Plus, notes Hanley, “of course, we are not suggesting that every person with fallopian tubes needs to go and have them surgically removed. That will never be the recommendation. It is a surgical intervention, and surgery is not without risk.” But she does see the approach as “exciting,” as, “for so many years, we have not had a lot of cancer prevention that was not lifestyle-focused—revolving around diet, exercise, environmental exposure to carcinogens, and things that are really challenging to change.”

Is salpingectomy right for you?

Anyone finished having children or not planning on having children who is already going to have another abdominal surgery—appendectomy, gallbladder removal, hysterectomy, for example—is a candidate for opportunistic salpingectomy.

“What we’re really saying is that if you are already having some kind of a surgery, because of some other benign disease that you’re treating, and the surgeon is there already, we have really compelling evidence that adding this to another procedure does not change your risks at all compared to what you would already risk with surgery,” Hanley says.

If you’re not having another surgery and really want your fallopian tubes removed anyway, you could opt to do it as a route to sterilization (instead of tubal ligation), which it technically is.

Women at high risk—such as the less than 1% who have a genetic mutation such as BRCA1 or BRCA2, which raises the risk of ovarian cancer from 1% to 5%—“should be recommended a stand-alone salpingectomy for risk reduction,” says Stone. They might also consider an oophorectomy—removal of the ovaries—depending on their age, she adds.

While the long-term risks of salpingectomy, if any, are not known, there are no short-term risks, as fallopian tubes don’t serve any known purpose beyond reproduction—as opposed to the ovaries, which still produce important hormones likely well beyond menopause, she says.

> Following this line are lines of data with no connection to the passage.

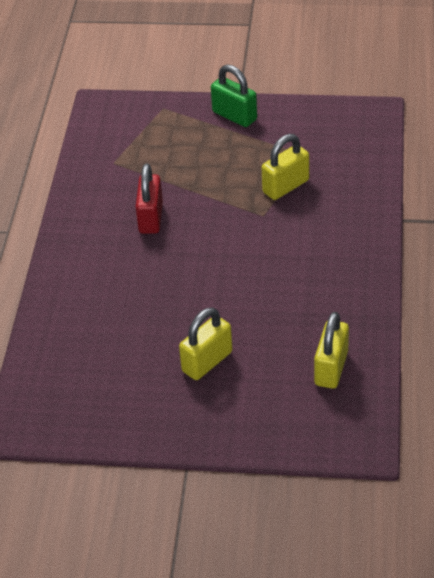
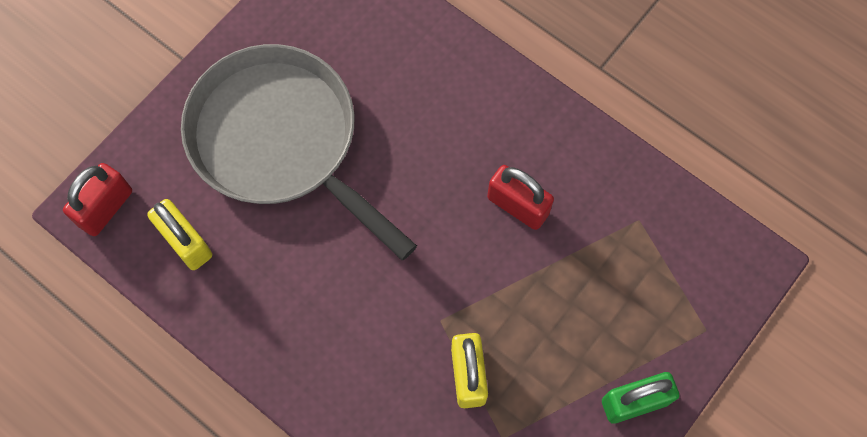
camera: 120 degrees right, 25 degrees up
yellow padlock [179,307,232,380] -> grey pan [181,44,417,260]
none -> red padlock [63,163,132,236]

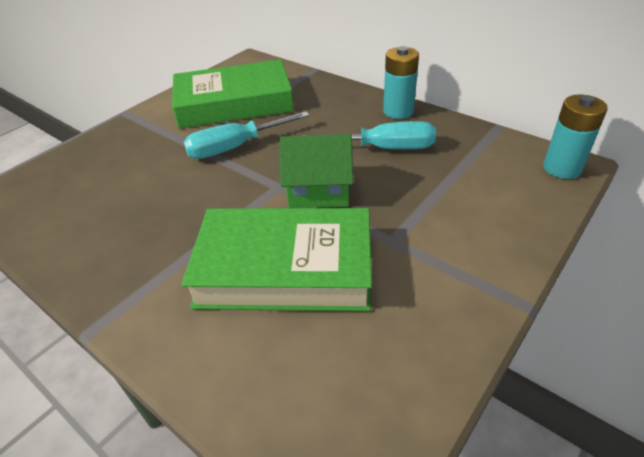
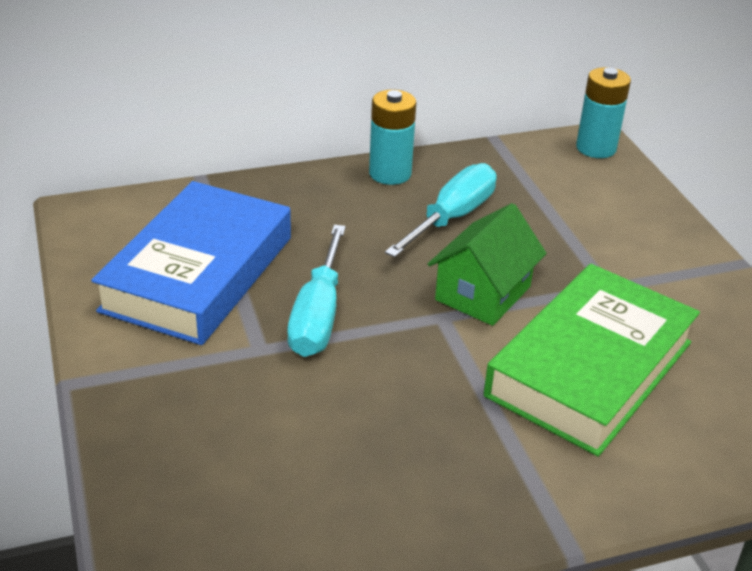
camera: 60 degrees left, 5 degrees down
green book [172,59,294,129] -> blue book [91,181,291,345]

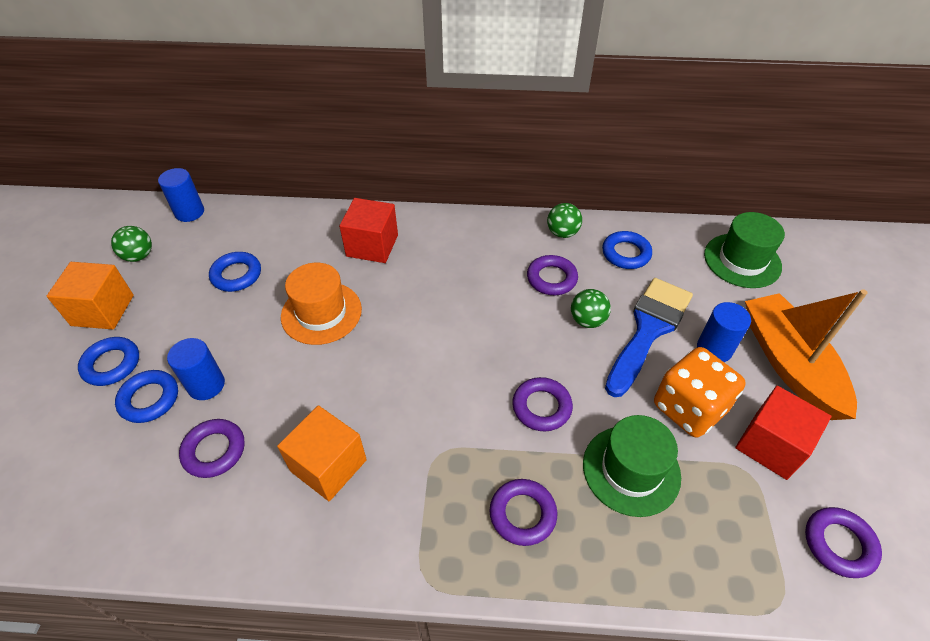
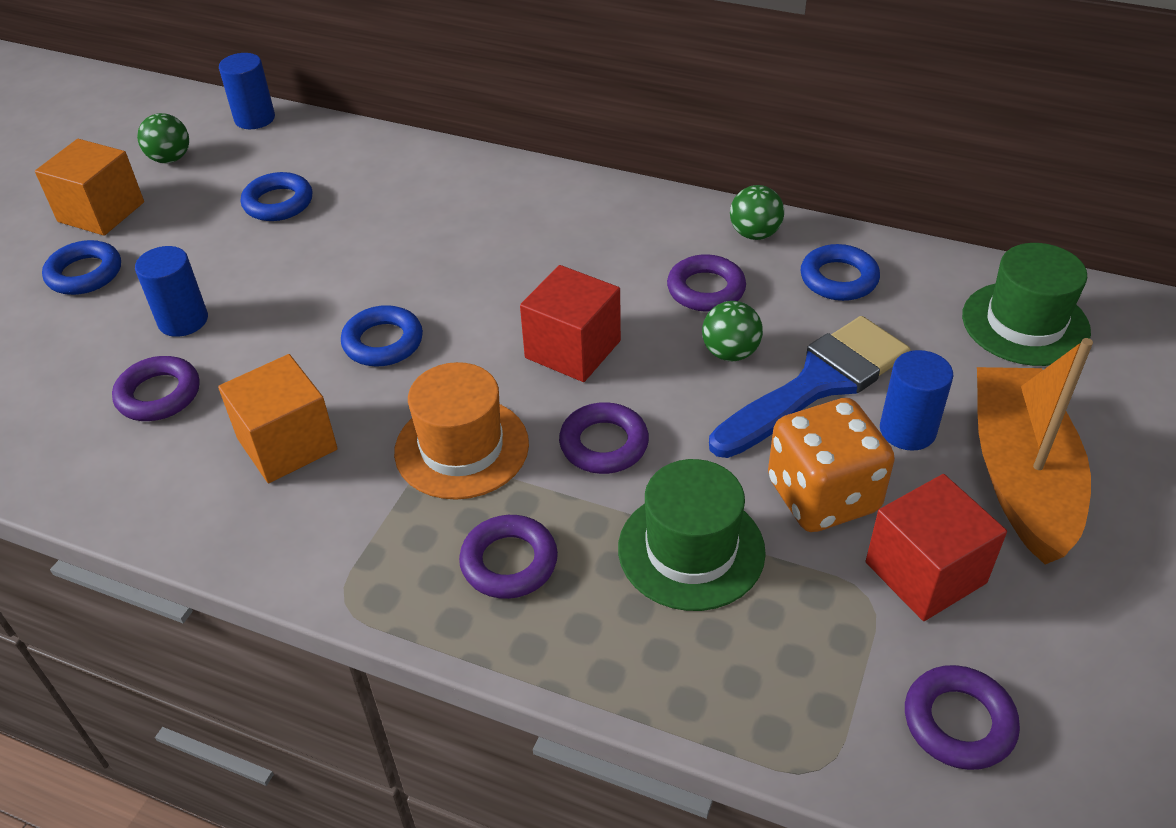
camera: 20 degrees right, 5 degrees down
blue ring [115,370,178,423] -> blue ring moved to [341,305,423,366]
orange hat [281,263,362,345] -> orange hat moved to [394,362,529,500]
red cube [339,198,398,263] -> red cube moved to [520,265,621,382]

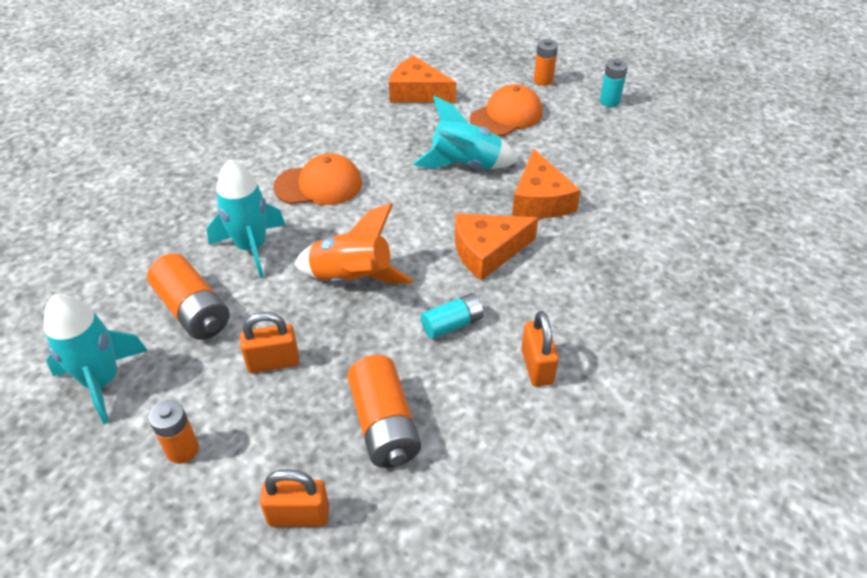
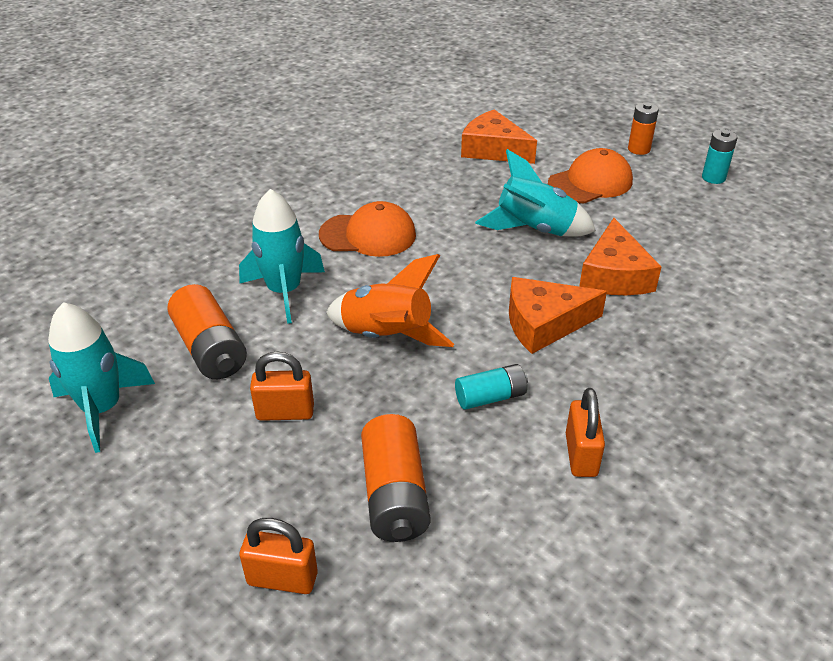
camera: 10 degrees right, 5 degrees down
orange battery [149,400,199,464] -> none

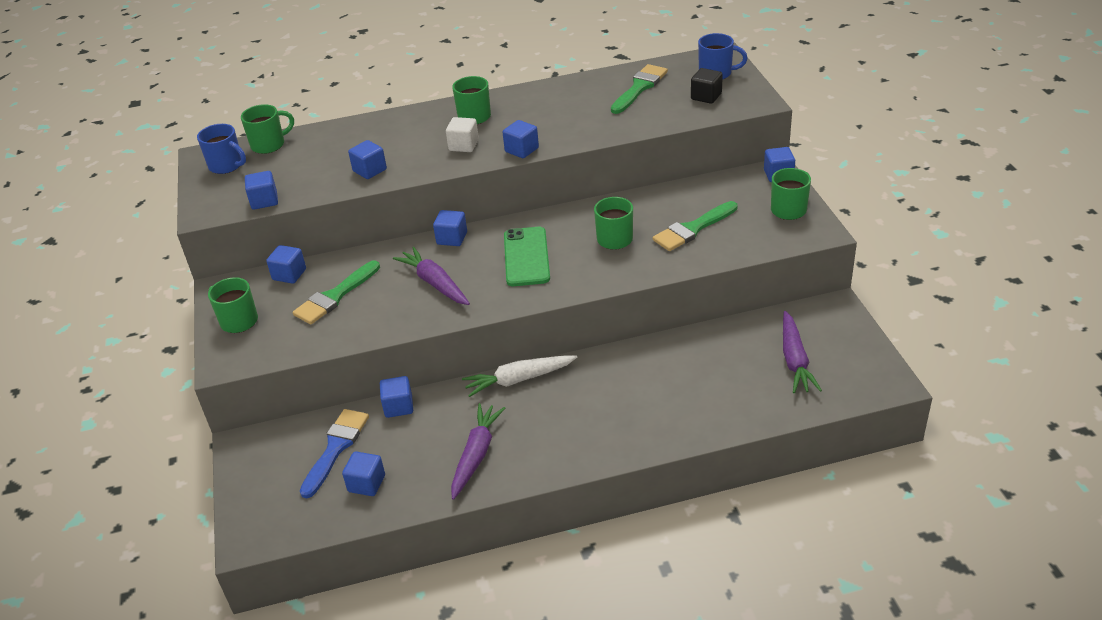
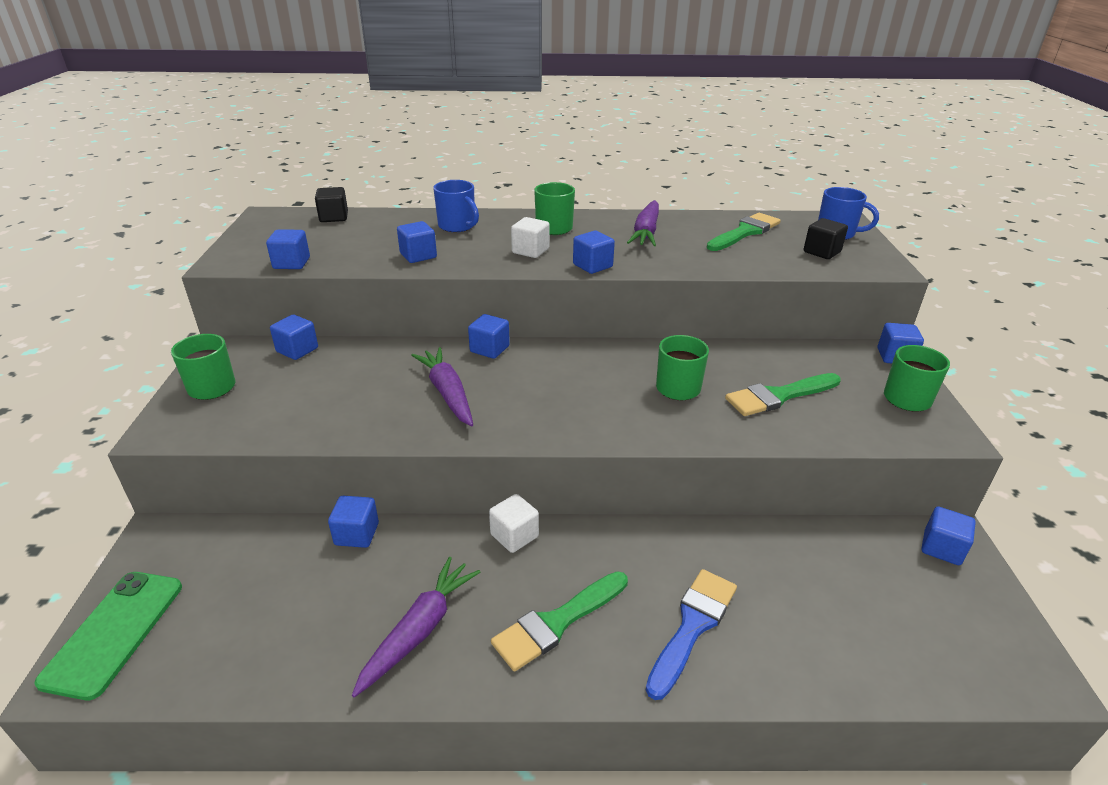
camera: 10 degrees right, 5 degrees down
blue mug [197,124,246,174] -> blue mug moved to [433,180,479,232]
green mug [241,104,294,154] -> black cube [315,187,348,222]
green brush [293,260,380,324] -> green brush moved to [491,571,628,672]
blue brush [300,409,369,498] -> blue brush moved to [646,569,737,700]
blue cube [342,451,385,496] -> blue cube moved to [921,507,976,565]
white carrot [462,355,577,397] -> white cube [489,494,539,553]
green phone [504,227,550,286] -> green phone moved to [34,572,182,700]
purple carrot [783,311,822,393] -> purple carrot moved to [627,200,659,246]

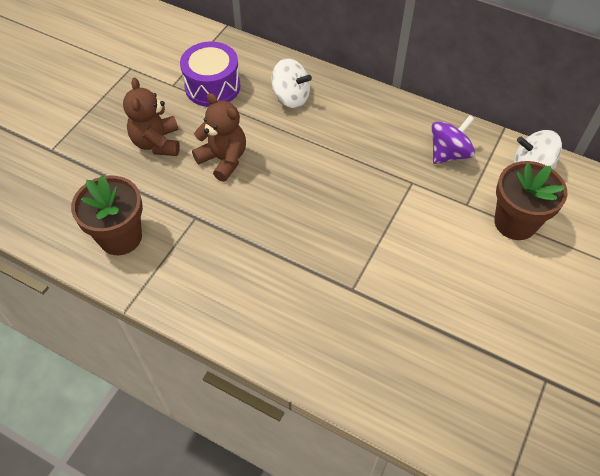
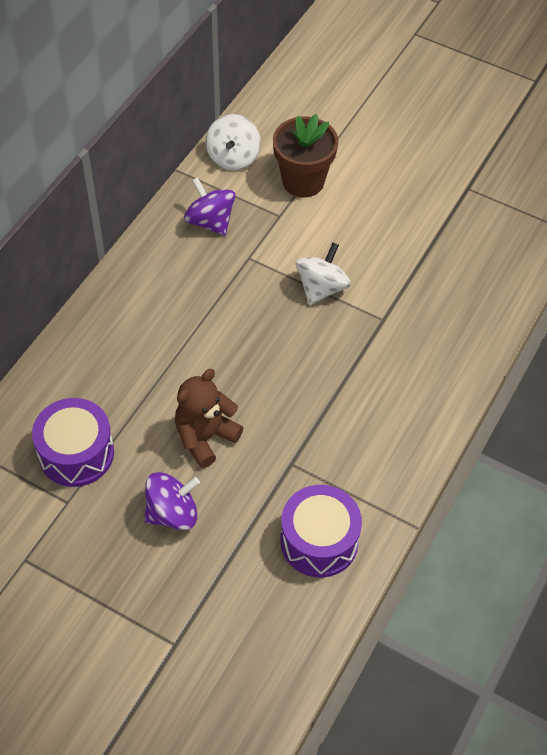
camera: 90 degrees left, 0 degrees up
brown flower pot [71,175,143,255] -> purple drum [281,485,362,577]
brown teddy bear [123,78,180,156] -> purple spinning top [144,472,200,530]
white spinning top [272,58,312,108] -> white spinning top moved to [296,243,351,305]

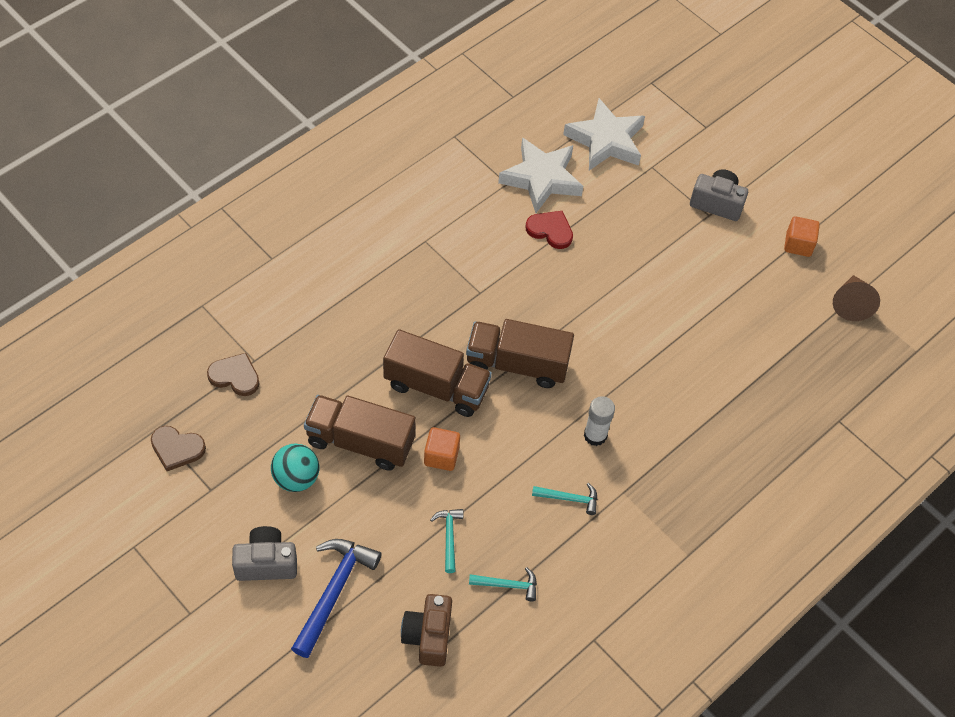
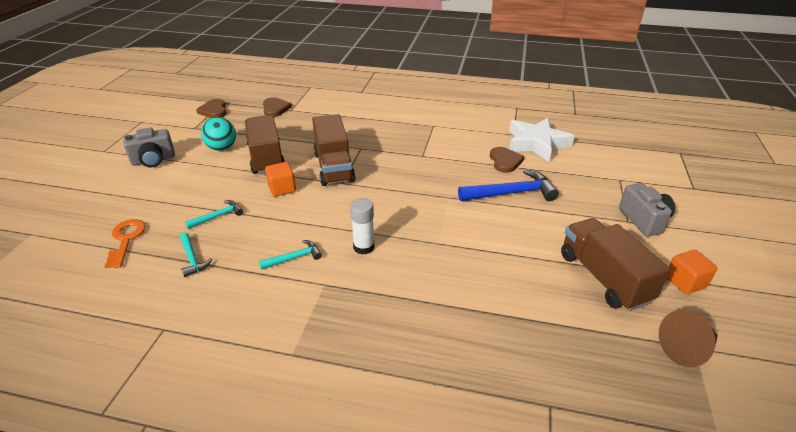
camera: 60 degrees right, 20 degrees down
grey camera [232,526,297,581] -> grey camera turned 105 degrees clockwise [124,128,175,167]
blue hammer [291,539,382,658] -> blue hammer moved to [458,169,559,201]
brown camera [401,594,452,667] -> orange key [104,219,146,268]
brown truck [466,319,574,388] -> brown truck moved to [561,218,671,311]
red heart [525,211,573,249] -> brown heart [490,147,525,173]
turquoise hammer [532,483,597,515] -> turquoise hammer turned 90 degrees counterclockwise [259,240,322,270]
white star [563,98,645,171] -> none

I opted to keep my ovaries. But these decisions are, of course, highly personal. I never thought I’d be someone to get elective surgery in the first place, but the statistics convinced me.

As for Stone, she says she has spent too many hours in the operating room trying to save patients “with this horrible disease” to give up on awareness.

“I am going to spend every minute of my remaining life to get this information out there,” she says, “and to reach as many people as humanly possible.”